◆ ENTRIES SHOWN ◆
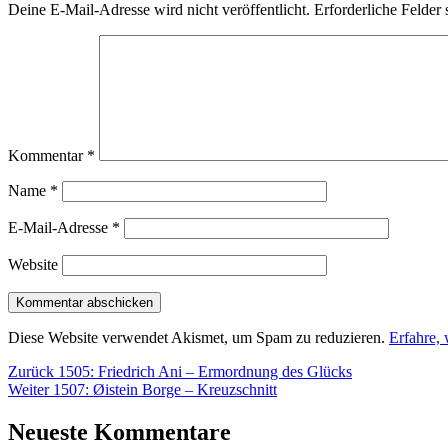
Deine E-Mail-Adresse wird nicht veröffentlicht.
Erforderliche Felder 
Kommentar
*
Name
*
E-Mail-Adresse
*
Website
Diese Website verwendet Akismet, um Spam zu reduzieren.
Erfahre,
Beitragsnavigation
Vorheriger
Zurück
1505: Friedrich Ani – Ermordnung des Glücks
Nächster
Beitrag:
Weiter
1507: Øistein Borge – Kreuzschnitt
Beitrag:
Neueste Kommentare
...
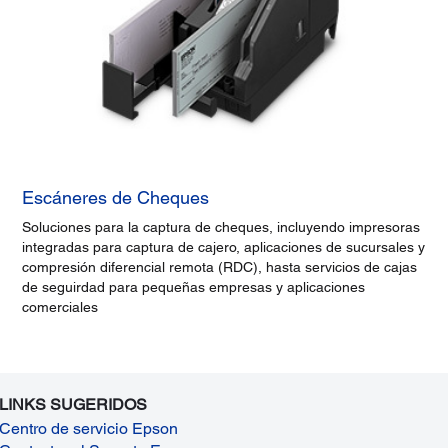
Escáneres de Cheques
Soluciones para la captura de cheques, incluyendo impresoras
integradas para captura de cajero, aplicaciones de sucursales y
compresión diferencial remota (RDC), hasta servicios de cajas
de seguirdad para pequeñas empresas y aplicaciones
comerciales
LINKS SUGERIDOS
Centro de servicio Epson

◆ INSTRUCTION ◆
Take the line above containing "Deine E-Mail-Adresse wird", the line containing "Neueste Kommentare", and all lines in between, and copy them exactly without anything else.

◆ SOLUTION ◆
Deine E-Mail-Adresse wird nicht veröffentlicht.
Erforderliche Felder 
Kommentar
*
Name
*
E-Mail-Adresse
*
Website
Diese Website verwendet Akismet, um Spam zu reduzieren.
Erfahre,
Beitragsnavigation
Vorheriger
Zurück
1505: Friedrich Ani – Ermordnung des Glücks
Nächster
Beitrag:
Weiter
1507: Øistein Borge – Kreuzschnitt
Beitrag:
Neueste Kommentare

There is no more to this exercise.